Amazon is extending its palm-scanning payment system to a Whole Foods store in Seattle, the organization reported Wednesday, the first of many planned rollouts at other locations.
Amazon One, which debuted in September and is as of now being used at around dozen Amazon actual stores, permits shoppers to pay for items by placing their palm over an scanning device. The first time shoppers utilize the kiosk, they need to insert a credit card to link it with their palm print. However, from that point forward, shoppers can pay essentially by holding their hand over the kiosk.
Amazon One is distinct from the organization’s Just Walk Out technology, which permits shoppers to pick up items and walk out of the store without going through a checkout line. Anyway the two technologies can work together, and Amazon employs them both at its cashierless Amazon Go stores.
Amazon will at first carry out Amazon One at the Whole Foods in Seattle’s Capitol Hill neighborhood, not a long way from the organization’s headquarters, before launching the system at seven Seattle-area Whole Foods in coming months.
The palm-scanning technology will be offered as only one of numerous payment options at taking an participating Whole Foods stores, Amazon said, and will not effect store workers’ job responsibilities.
Amazon gained the grocery chain in 2017 for more than $13 billion.
Amazon has said it desires to sell the palm-scanning technology to different organizations like retailers, stadiums and office buildings. Last September, Amazon said it was in “active discussions with several potential customers.”

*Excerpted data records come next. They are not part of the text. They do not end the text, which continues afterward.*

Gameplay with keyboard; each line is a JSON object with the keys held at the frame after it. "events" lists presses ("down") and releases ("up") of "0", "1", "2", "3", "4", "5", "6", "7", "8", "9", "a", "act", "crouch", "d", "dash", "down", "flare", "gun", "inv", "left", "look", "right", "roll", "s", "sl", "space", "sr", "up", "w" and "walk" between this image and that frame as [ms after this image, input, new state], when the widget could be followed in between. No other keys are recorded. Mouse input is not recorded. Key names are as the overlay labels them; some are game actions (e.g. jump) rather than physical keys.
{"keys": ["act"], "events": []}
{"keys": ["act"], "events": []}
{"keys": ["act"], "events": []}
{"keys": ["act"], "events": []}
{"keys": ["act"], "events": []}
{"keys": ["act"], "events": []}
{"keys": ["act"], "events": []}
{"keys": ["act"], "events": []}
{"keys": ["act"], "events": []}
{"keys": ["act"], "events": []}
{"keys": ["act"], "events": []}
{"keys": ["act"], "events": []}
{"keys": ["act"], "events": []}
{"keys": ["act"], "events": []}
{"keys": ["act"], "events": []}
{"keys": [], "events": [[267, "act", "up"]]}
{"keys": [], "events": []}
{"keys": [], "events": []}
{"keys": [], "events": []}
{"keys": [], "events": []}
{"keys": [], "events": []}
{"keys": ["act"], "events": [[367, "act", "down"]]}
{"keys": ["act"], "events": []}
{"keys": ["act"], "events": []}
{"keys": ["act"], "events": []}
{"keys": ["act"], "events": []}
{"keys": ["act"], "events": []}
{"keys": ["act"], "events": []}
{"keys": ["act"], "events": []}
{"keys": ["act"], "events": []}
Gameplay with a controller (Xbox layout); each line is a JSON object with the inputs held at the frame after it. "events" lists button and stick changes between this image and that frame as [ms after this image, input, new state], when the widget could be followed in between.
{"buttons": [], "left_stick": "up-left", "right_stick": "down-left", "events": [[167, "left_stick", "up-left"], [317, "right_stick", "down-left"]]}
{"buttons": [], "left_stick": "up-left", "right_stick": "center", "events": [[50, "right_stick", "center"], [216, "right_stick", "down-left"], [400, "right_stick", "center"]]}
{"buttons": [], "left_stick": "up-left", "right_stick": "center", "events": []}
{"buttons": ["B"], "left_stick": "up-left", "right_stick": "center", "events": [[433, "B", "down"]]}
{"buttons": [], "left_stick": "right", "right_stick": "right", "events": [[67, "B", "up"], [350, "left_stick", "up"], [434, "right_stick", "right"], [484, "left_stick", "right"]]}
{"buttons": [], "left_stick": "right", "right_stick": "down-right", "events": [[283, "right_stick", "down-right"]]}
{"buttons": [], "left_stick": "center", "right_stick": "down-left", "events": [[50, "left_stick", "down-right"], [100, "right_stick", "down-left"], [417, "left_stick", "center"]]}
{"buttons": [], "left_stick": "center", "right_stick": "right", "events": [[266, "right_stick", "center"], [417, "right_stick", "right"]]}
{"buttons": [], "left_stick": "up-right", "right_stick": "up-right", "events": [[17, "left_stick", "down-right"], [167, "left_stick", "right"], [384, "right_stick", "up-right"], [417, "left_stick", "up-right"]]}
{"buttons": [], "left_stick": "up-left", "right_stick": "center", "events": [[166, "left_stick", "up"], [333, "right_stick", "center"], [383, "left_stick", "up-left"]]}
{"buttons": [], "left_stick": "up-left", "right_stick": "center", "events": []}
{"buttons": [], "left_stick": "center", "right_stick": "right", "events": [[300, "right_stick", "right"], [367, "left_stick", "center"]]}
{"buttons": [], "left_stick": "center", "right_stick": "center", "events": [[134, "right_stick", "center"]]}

It’s unclear whether Amazon hosts consented to any arrangements with third gatherings keen on utilizing the system. The organization says a huge number of individuals have joined to utilize it at Amazon stores.
As Amazon has tried to grow and validate palm-scanning technology as a type of payment, privacy and security experts have additionally raised concerns around the dangers of shoppers’ handing over biometric data to companies.
Amazon has kept up that it designed the system to be “highly secure” and that it considers palm-scanning technology to be more private than other biometric options like facial recognition.